Well, I have done the Apple support thing and Apple's official position is that I have an interference problem. The fact that I have six other laptops plus two X-Boxes, all with wireless connections, in the same household and none of which exhibit the problems that I have with the Macbook, is quite beside the point insofar as the Apple Genii are concerned.
This to me is utter BS, since I can see in the log files that that the wireless driver is arbitrarily disconnecting the link due to "lack of activity" and then choking when trying to reconnect. There are a host of other odd little symptoms that also lead me to believe that it is the Apple drivers that are at the root of the problem.
That actually seems pretty unlikely, since a bazillion other people use the same drivers... Or at least it is a quirk of your setup that triggers the issue. Do you have wireless phones in the same frequency range nearby? I do, and see disconnects that I think are related in my d-link router logs but haven't seen any problems with connections being re-established from anything including my son's macbook. Have you used wireless in any other locations, and if so, do you always see the same problem?
For one thing, a frequent occurrence is that I get a 'browser is offline' (in both Safari and Firefox) when opening a new tab, but the existing tabs in the same browser instance can visit new pages on existing connections!!?? How that works is beyond me but it happens, often.
That doesn't make much sense but you are probably trying to reuse a socket that has received a reset - browsers open several sockets simultaneously and the others might not have been busy during the network disconnect.
And it is the wireless NIC that I most need fixed. Right now I have to shut down the Airport and restart it to clear the problems. In itself this is no big deal, but I am just so tried of having to do this with such an expensive piece of kit.

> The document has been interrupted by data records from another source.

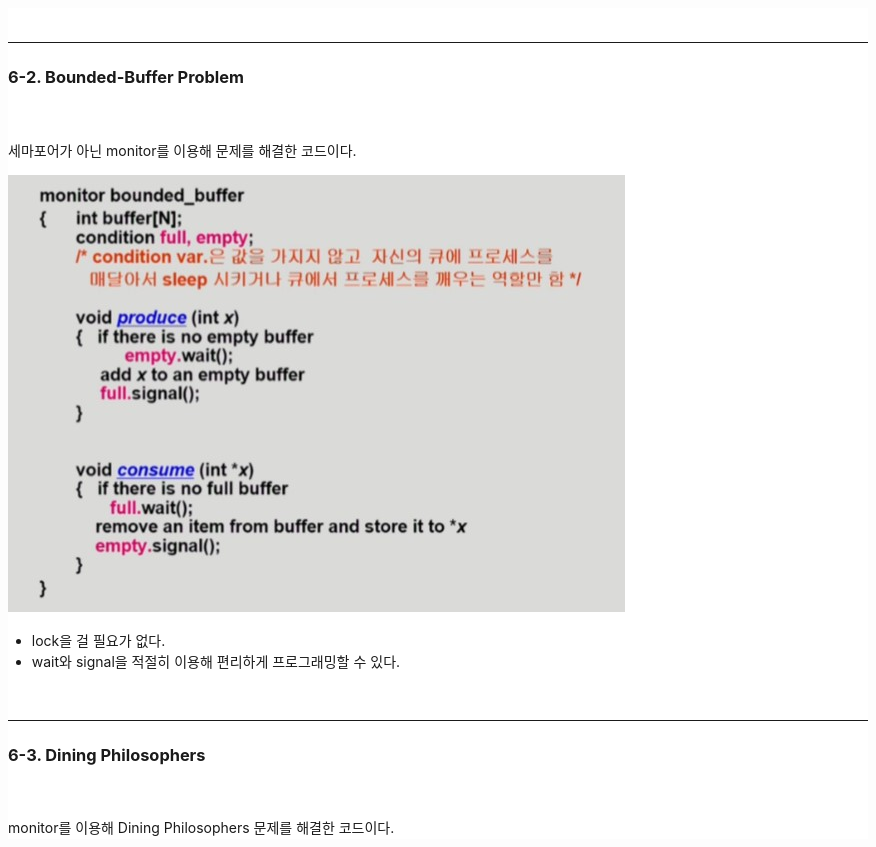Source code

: <br/>

<hr/>

### 6-2. Bounded-Buffer Problem

<br/>

세마포어가 아닌 monitor를 이용해 문제를 해결한 코드이다.

<img src="img/monitor-bounded-buffer.jpg">

- lock을 걸 필요가 없다.
- wait와 signal을 적절히 이용해 편리하게 프로그래밍할 수 있다.

<br/>

<hr/>

### 6-3. Dining Philosophers

<br/>

monitor를 이용해 Dining Philosophers 문제를 해결한 코드이다.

Do you mean disable the wireless NIC and re-enable (which sort-of makes sense) or doing something to the router? If you really have to restart the router, that's probably the source of the problem.
If CentOS does not support the wireless in the Macbook then I am stuck with the sucker until I get up enough gumption to buy a Toshiba. Which is what I should have done when I allowed myself to be talked into the HP to begin with.
Hardware is all pretty much the same - it either works or it doesn't.